Transition to a better political dispensation probably will be complicated but it is not necessarily a grim picture. The country will likely continue to face domestic, boundary-based clashes; border wars; violence; a breakdown in law and order and eventually, anarchy; and it is not impossible that it faces repression, discrimination, and even civil war and the fragmentation of federal institutions. But by working to avert these chilling scenarios, Ethiopians could make a bright future for themselves through a transitional process that provided an opportunity to build a constitutional, democratic federal system that invents new equilibrium able to balance all legitimate federal, national, regional, and ethnic interests.
In this scenario many concrete recommendations could emerge but above all it is necessary to ensure that power is used for public rather than personal purposes and to put trust and sincerity at the center of the deliberations. Compassion should guide action and equality, justice and human rights should be the institutional pillars of society. It is vital that a stop is put to “instrumentalizing” history in so negative a way that renders the past a burden on us and our children. What is needed is sober analysis, strategic foresight, and a forward-looking stance. This – admittedly hopeful – message encompasses the need to cultivate a pragmatic approach and is also a call for compromise in deliberations and compassion in spirit.
Undeniably there is some element of paradox in the award of the Nobel Peace Prize to Abiy Ahmed at this difficult time for our country but it also carries with it an element of hope. A good case could be made that the Prize will encourage stakeholders to strive for dialogue, peace and reconciliation, as the Committee stated. When exercised with caution, hope is a great stimulus to improvement and Ethiopians need not resign themselves to a fatalistic, gloomy view of the future. Most importantly, they need to regain the sense that this future will be determined by themselves and not by outside forces.

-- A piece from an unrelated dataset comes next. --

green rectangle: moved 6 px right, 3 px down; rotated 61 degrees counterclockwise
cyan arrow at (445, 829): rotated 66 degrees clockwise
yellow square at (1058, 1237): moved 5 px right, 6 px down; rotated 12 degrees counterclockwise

Ethiopia is in transitional crisis. As Antonio Gramsci said of another time and place, “The crisis consists precisely in the fact that the old is dying and the new cannot be born; in this interregnum a great variety of morbid symptoms appear.” In this light, it might appear that Ethiopia’s current difficulties are symptomatic of a transition to a better future but not necessarily. One can only hope that the award of the Peace Prize will energize Ethiopians and help to usher in a new system of participatory and competitive democracy, transitional consensus-based federalism, inclusive economic delivery, and sustainable stability.